Delhi’s decision strips the disputed state of Kashmir and Jammu of any elements of autonomy, removing its constitution and flag, and scrapping laws that prevented outsiders from buying land. The state will also be split in two.
It is the most radical change in Kashmir since the region joined the Indian union, and many Kashmiris fear it will alter the demography of what is the country’s only Muslim-majority state.
“It’s an existential battle now,” the Kashmiri politician Shah Faesal told the Guardian on Tuesday. He was reportedly detained at Delhi airport on Wednesday.
Other high-profile politicians, including Omar Abdullah, the scion of a prominent political family in Kashmir, and a former chief minister in the state, were arrested last week.
Faesal said Delhi’s actions were “an insult to the dignity of the people”, adding: “My belief is that it will have immediate and long-term consequences.
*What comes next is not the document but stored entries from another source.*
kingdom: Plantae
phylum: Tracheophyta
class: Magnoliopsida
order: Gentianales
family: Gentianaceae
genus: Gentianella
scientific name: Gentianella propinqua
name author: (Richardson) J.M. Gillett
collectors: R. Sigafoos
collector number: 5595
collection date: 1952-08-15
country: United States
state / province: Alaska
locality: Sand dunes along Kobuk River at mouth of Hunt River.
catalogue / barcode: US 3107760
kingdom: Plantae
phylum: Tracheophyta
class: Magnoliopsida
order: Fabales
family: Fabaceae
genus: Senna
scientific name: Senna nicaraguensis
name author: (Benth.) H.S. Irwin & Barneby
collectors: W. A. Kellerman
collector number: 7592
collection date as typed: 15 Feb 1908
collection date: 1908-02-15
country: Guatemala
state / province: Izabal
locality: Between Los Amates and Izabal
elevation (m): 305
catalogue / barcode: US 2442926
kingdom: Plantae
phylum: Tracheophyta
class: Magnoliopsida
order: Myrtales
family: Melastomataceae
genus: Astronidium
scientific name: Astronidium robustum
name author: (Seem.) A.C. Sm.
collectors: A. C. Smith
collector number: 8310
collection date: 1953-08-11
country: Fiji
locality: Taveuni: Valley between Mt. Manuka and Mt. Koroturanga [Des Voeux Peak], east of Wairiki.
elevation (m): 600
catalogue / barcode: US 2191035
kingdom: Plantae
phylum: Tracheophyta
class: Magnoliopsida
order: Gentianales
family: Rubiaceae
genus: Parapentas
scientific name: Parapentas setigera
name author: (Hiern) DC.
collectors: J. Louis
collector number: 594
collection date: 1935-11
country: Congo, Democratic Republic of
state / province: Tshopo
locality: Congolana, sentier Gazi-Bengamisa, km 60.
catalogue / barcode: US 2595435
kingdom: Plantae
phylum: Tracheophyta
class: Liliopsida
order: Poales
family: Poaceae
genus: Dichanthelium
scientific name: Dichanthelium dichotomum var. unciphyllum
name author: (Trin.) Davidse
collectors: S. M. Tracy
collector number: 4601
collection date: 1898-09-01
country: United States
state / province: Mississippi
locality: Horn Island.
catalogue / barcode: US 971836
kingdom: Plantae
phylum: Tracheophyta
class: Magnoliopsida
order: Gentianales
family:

We will see ground mobilisation in the coming days and in the long run you will have sentiment of alienation going further and [it will] erupt.”
He continued: “The common refrain is that everything has finished. Everything has been snatched from us. These are the common lines on every Kashmiri’s lips these days. We have no choice left but to resist.”
Faesal was previously held up as an example of how Kashmiris could succeed in India’s mainstream. He left the Indian administrative service this year to launch a political party, the Jammu and Kashmir People’s Movement (JKPM).
Delhi’s actions had destroyed any remaining trust in mainstream politics, he said. “Anybody who used to promote the idea that it is possible to have a future with India – all those people are discredited today.”
About 500 people have reportedly been arrested since the security clampdown began, apparently to prevent disorder. Despite strict curfews and a heavy paramilitary presence, 10,000 people protested on the streets of Kashmir’s main city, Srinagar, last week when the curfew was briefly lifted for Friday prayers.
India has said the protests were not representative of all people’s opinions, and has downplayed demonstrations, initially suggesting no more than 20 people were involved. BBC footage appeared to show huge crowds on the streets.
The communications blackout and restrictions on movement mean there is a lack of independent information about what is happening in Kashmir. Satya Pal Malik, the state governor, told the Times of India the severing of communications was to prevent unrest.
“We don’t want to give that instrument to the enemy until things settle down,” he said. “In a week or 10 days, everything will be all right and we will gradually open lines of communication.”